Please copy out, word for word, the lines of the listing below from the line with "At which category" to the line with "What is the label", both ends included.

◆ Data shown
▽
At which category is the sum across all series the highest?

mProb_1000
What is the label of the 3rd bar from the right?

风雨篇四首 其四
△
▽
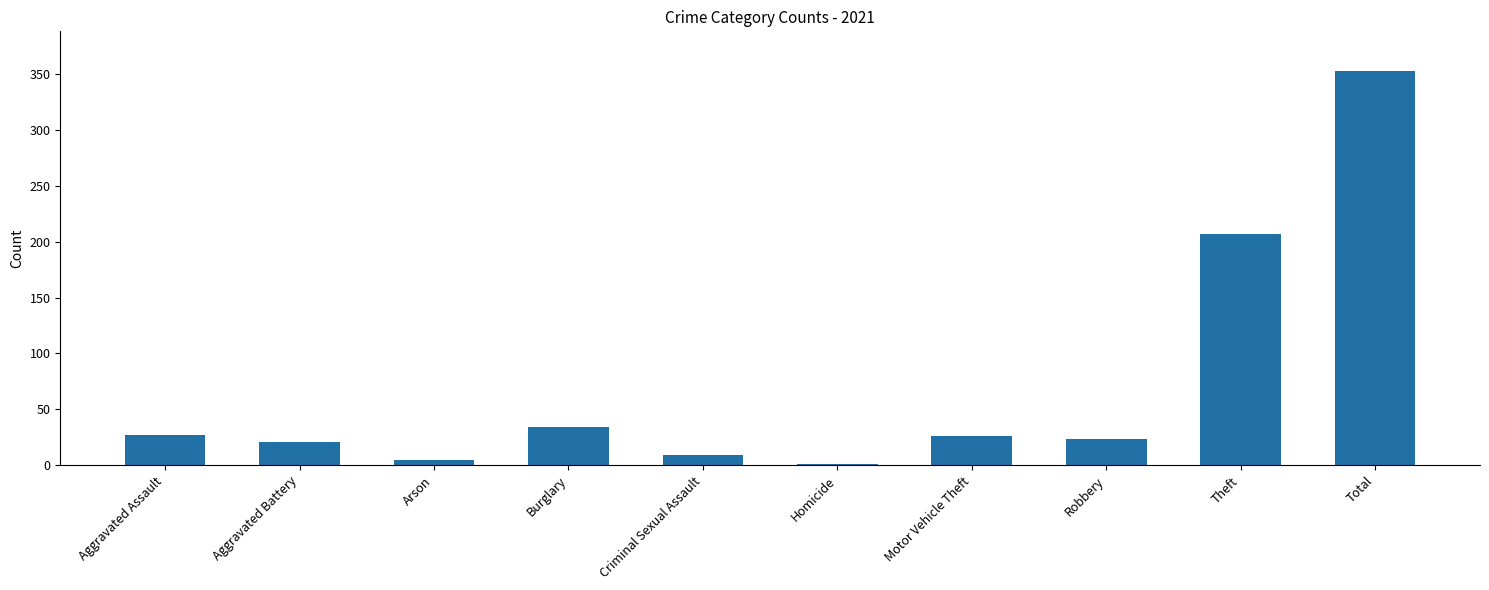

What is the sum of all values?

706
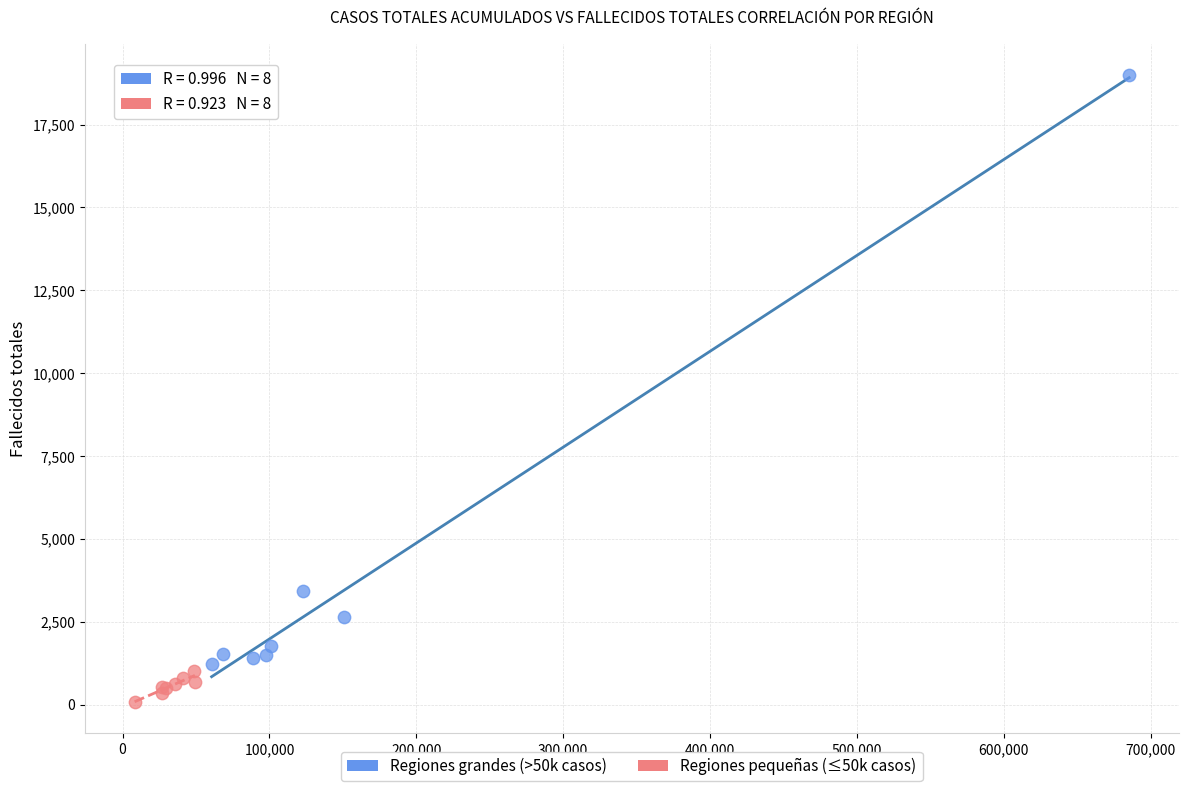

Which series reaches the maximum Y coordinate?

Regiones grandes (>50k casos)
△
◆ Response to this task
At which category is the sum across all series the highest?

mProb_1000
What is the label of the 3rd bar from the right?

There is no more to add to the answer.